Tuesday, April 27th, 2010p>Steve Souders was at the Mozilla Web caching summit that we posted on recently. At the event he lead the charge on the default size of the cache, and has written up a call to improve browser caching.
He created a browser survey form to capture information on the size of peoples cache, and this jumps out at you:
The data shows that 55% of people surveyed have a cache that’s over 90% full.
And we wonder why our servers are often serving up content to empty caches? Here Steve tells the story:
In 2007 Tenni Theurer and I ran an experiment to measure browser cache stats from the server side. Tenni’s write up, Browser Cache Usage – Exposed, is the stuff of legend. There she reveals that while 80% of page views were done with a primed cache, 40-60% of unique users hit the site with an empty cache at least once per day. 40-60% seems high, but I’ve heard similar numbers from respected web devs at other major sites.
Why do so many users have an empty cache at least once per day?
I’ve been racking my brain for years trying to answer this question. Here are some answers I’ve come up with:
- first time users – Yea, but not 40-60%.
- cleared cache – It’s true: more and more people are likely using anti-virus software that clears the cache between browser sessions. And since we ran that experiment back in 2007 many browsers have added options for clearing the cache frequently (for example, Firefox’s privacy.clearOnShutdown.cache option). But again, this doesn’t account for the 40-60% number.
- flawed experiment – It turns out there was a flaw in the experiment (browsers ignore caching headers when an image is in memory), but this would only affect the 80% number, not the 40-60% number. And I expect the impact on the 80% number is small, given the fact that other folks have gotten similar numbers. (In a future blog post I’ll share a new experiment design I’ve been working on.)
- resources got evicted – hmmmmm
OK, let’s talk about eviction for a minute. The two biggest influencers for a resource getting evicted are the size of the cache and the eviction algorithm. It turns out, the amount of disk space used for caching hasn’t kept pace with the size of people’s drives and their use of the Web. Here are the default disk cache sizes for the major browsers:
- Internet Explorer: 8-50 MB
- Firefox: 50 MB
- Safari: everything I found said there isn’t a max size setting (???)
- Chrome: < 80 MB (varies depending on available disk space)
- Opera: 20 MB
- Those defaults are too small. My disk drive is 150 GB of which 120 GB is free. I’d gladly give up 5 GB or more to raise the odds of web pages loading faster.
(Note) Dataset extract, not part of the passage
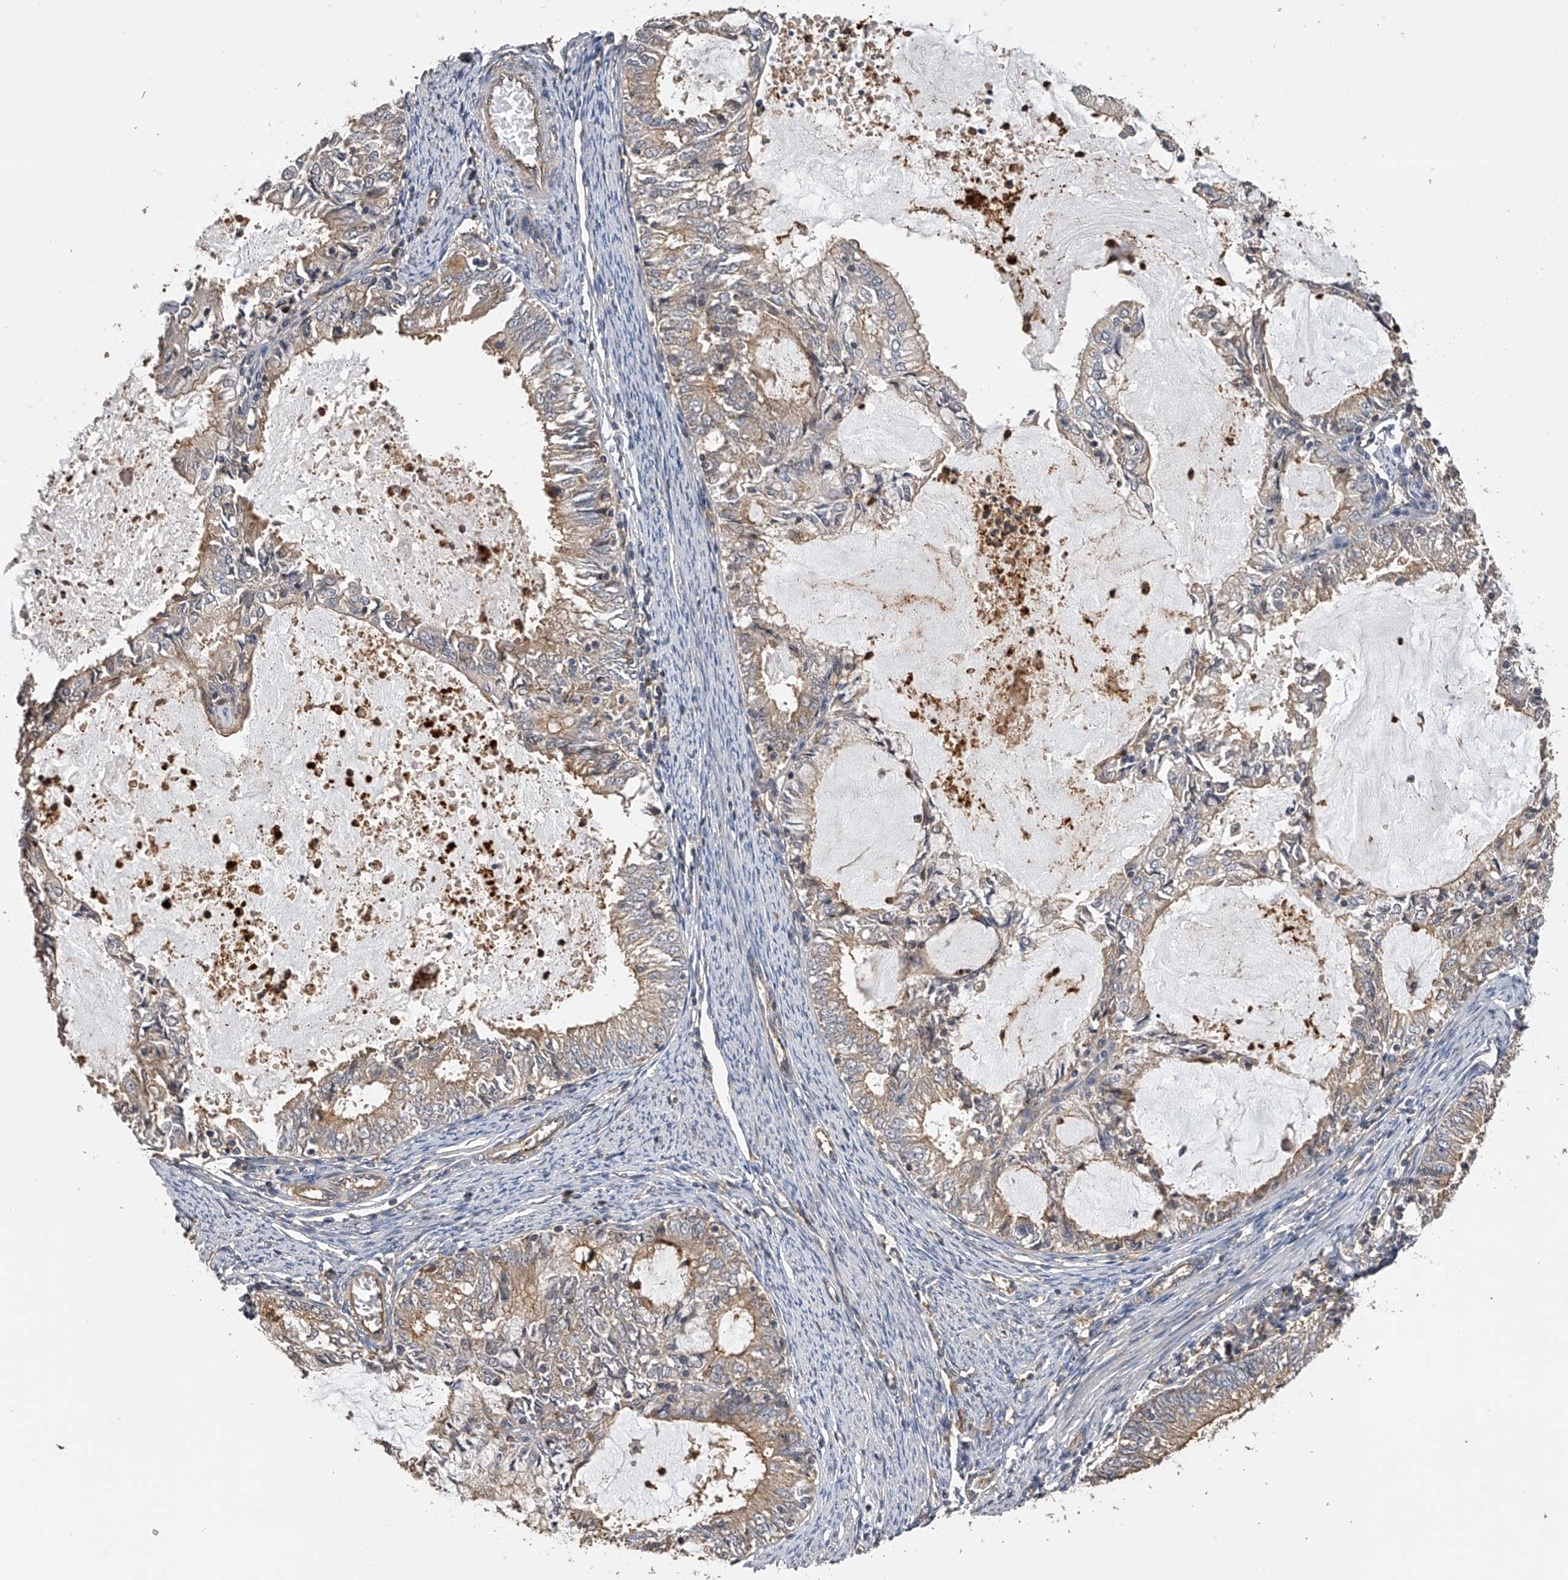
{"staining": {"intensity": "moderate", "quantity": "<25%", "location": "cytoplasmic/membranous"}, "tissue": "endometrial cancer", "cell_type": "Tumor cells", "image_type": "cancer", "snomed": [{"axis": "morphology", "description": "Adenocarcinoma, NOS"}, {"axis": "topography", "description": "Endometrium"}], "caption": "High-power microscopy captured an immunohistochemistry micrograph of endometrial cancer, revealing moderate cytoplasmic/membranous expression in approximately <25% of tumor cells. (DAB (3,3'-diaminobenzidine) IHC, brown staining for protein, blue staining for nuclei).", "gene": "PTPRA", "patient": {"sex": "female", "age": 57}}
Even with more disk space, the cache is eventually going to fill up. When that happens, cached resources need to be evicted to make room for the new ones. Here’s where eviction algorithms come into play. Most eviction algorithms are LRU-based – the resource that was least recently used is evicted. However, our knowledge of performance pain points has grown dramatically in the last few years. Translating this knowledge into eviction algorithm improvements makes sense. For example, we’re all aware how much costlier it is to download a script than an image. (Scripts block other downloads and rendering.) Scripts, therefore, should be given a higher priority when it comes to caching.
Time to bump the default size, and get some smarter algorithms in place. Or, you can always run a cache server like polipo ;).